Dec. 3 -- U.S. Treasury Secretary Henry Paulson said the government and banks will ``soon'' announce a plan to keep subprime mortgage borrowers ``with steady incomes and relatively clean payment histories'' from losing their homes.
``The number of subprime mortgage resets is going to increase dramatically next year, and we need to make sure the capacity is there to handle it,'' Paulson said in the text of a speech at a housing conference in Washington. ``We can strike the necessary balance to mitigate the risk to our economy of the housing downturn.''
The Treasury and mortgage industry officials are negotiating an agreement to fix interest rates on some loans to prevent a surge in defaults as borrowing costs rise. Paulson didn't comment in the speech on how long of a freeze he supports.
He did propose a plan that, if enacted by Congress, would let state and local governments ``temporarily broaden their tax- exempt bond programs to include mortgage refinancings.''
Paulson is seeking to mitigate the damage that a housing recession will have on the rest of the U.S. economy and prevent further losses on securities backed by subprime loans.
``Treasury is aggressively pursuing a comprehensive plan to help as many able homeowners as possible keep their homes,'' Paulson said.
Four Categories
In the speech, he identified four categories of subprime borrowers: those who can afford to pay adjustable-rate loans; those who don't have ``the financial wherewithal to sustain home ownership;'' those who choose to refinance their mortgage -- which he called ``the first, best option'' -- and those who can afford the introductory rate but not the adjusted one. It is the last category that the government is committed to helping, he said.
``We are focusing on this group, determining who they are and what steps may appropriately assist them,'' Paulson said. The plan, ``does not, and will not, including spending taxpayer money on funding or subsidies for industry participants or homeowners.''
Subprime loans, given to people with poor or incomplete credit histories, typically offer a low introductory rate for the first two or three years. The rate then resets for the duration of the mortgage, usually 30 years. About 100,000 such loans will reset each month over the next two years, according to research by UBS AG.

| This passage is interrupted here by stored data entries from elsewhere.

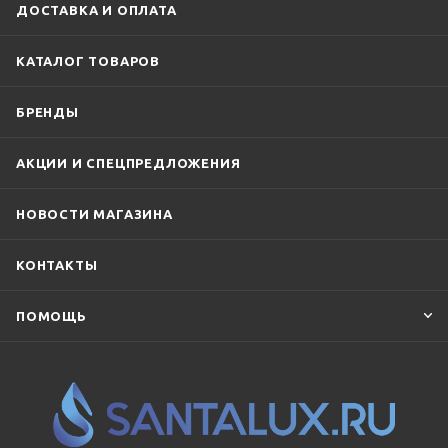
ДОСТАВКА И ОПЛАТА
КАТАЛОГ ТОВАРОВ
БРЕНДЫ
АКЦИИ И СПЕЦПРЕДЛОЖЕНИЯ
НОВОСТИ МАГАЗИНА
КОНТАКТЫ
ПОМОЩЬ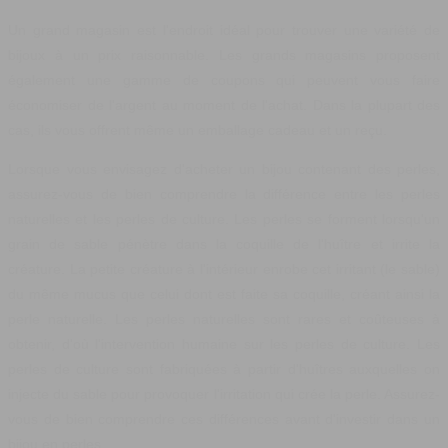
Un grand magasin est l'endroit idéal pour trouver une variété de
bijoux à un prix raisonnable. Les grands magasins proposent
également une gamme de coupons qui peuvent vous faire
économiser de l'argent au moment de l'achat. Dans la plupart des
cas, ils vous offrent même un emballage cadeau et un reçu.
Lorsque vous envisagez d'acheter un bijou contenant des perles,
assurez-vous de bien comprendre la différence entre les perles
naturelles et les perles de culture. Les perles se forment lorsqu'un
grain de sable pénètre dans la coquille de l'huître et irrite la
créature. La petite créature à l'intérieur enrobe cet irritant (le sable)
du même mucus que celui dont est faite sa coquille, créant ainsi la
perle naturelle. Les perles naturelles sont rares et coûteuses à
obtenir, d'où l'intervention humaine sur les perles de culture. Les
perles de culture sont fabriquées à partir d'huîtres auxquelles on
injecte du sable pour provoquer l'irritation qui crée la perle. Assurez-
vous de bien comprendre ces différences avant d'investir dans un
bijou en perles.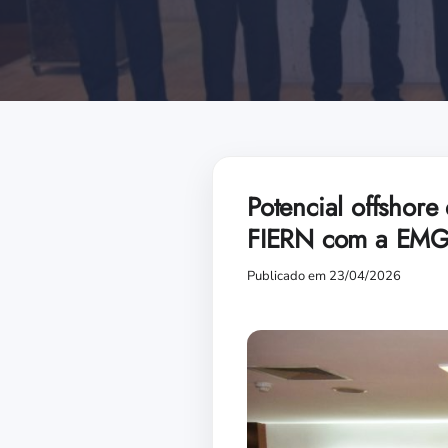
Potencial offshore
FIERN com a EM
Publicado em 23/04/2026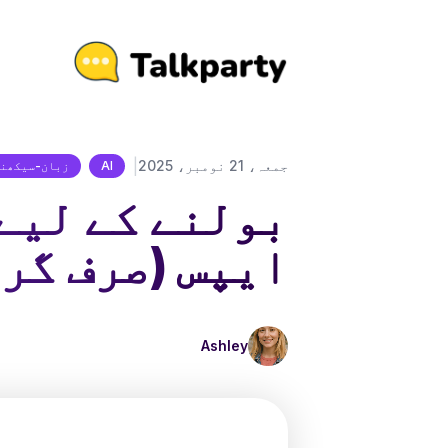
|
جمعہ، 21 نومبر، 2025
AI
زبان-سیکھن
بولنے کے لیے
ایپس (صرف گر
Ashley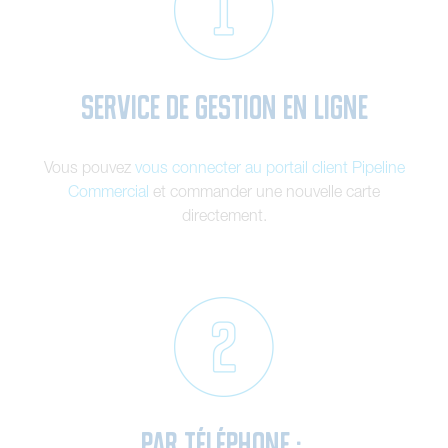
Service de gestion en ligne
Vous pouvez
vous connecter au portail client Pipeline
Commercial
et commander une nouvelle carte
directement.
Par téléphone :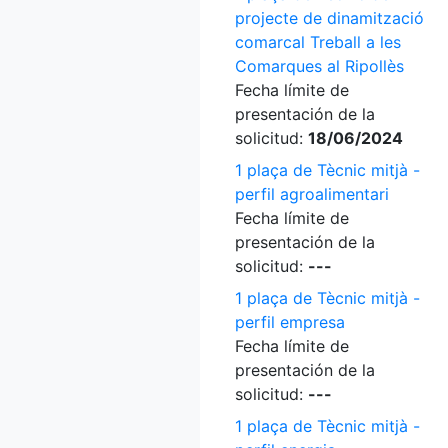
projecte de dinamització
comarcal Treball a les
Comarques al Ripollès
Fecha límite de
presentación de la
solicitud:
18/06/2024
1 plaça de Tècnic mitjà -
perfil agroalimentari
Fecha límite de
presentación de la
solicitud:
---
1 plaça de Tècnic mitjà -
perfil empresa
Fecha límite de
presentación de la
solicitud:
---
1 plaça de Tècnic mitjà -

U.S. home foreclosures almost doubled in October from a year earlier as subprime borrowers failed to make higher payments on adjustable-rate mortgages, Irvine, California-based RealtyTrac Inc. said on Nov. 29.
Sheila Bair, chairman of the Federal Deposit Insurance Corp., has been working with Paulson and favors extending introductory rates for between five and six years. The Office of Thrift Supervision, which hosts today's conference, advocated a three-year freeze. Paulson didn't discuss timelines in the speech.
Ratings Questioned
Moody's Investors Service is preparing the biggest credit rating cuts since subprime mortgages contaminated the bond market. The ratings agency said on Nov. 30 it may lower ratings on $105 billion of debt sold by structured investment vehicles after the net asset values of 20 SIVs sponsored by firms including Citigroup Inc. declined to 55 percent from 71 percent a month ago. The assets were valued at 102 percent in June.
Paulson also reiterated his call for the Senate to pass legislation to help the Federal Housing Administration guarantee loans for delinquent borrowers. ``The administration is taking action to help homeowners, and Congress must do the same before it leaves for the year,'' he said.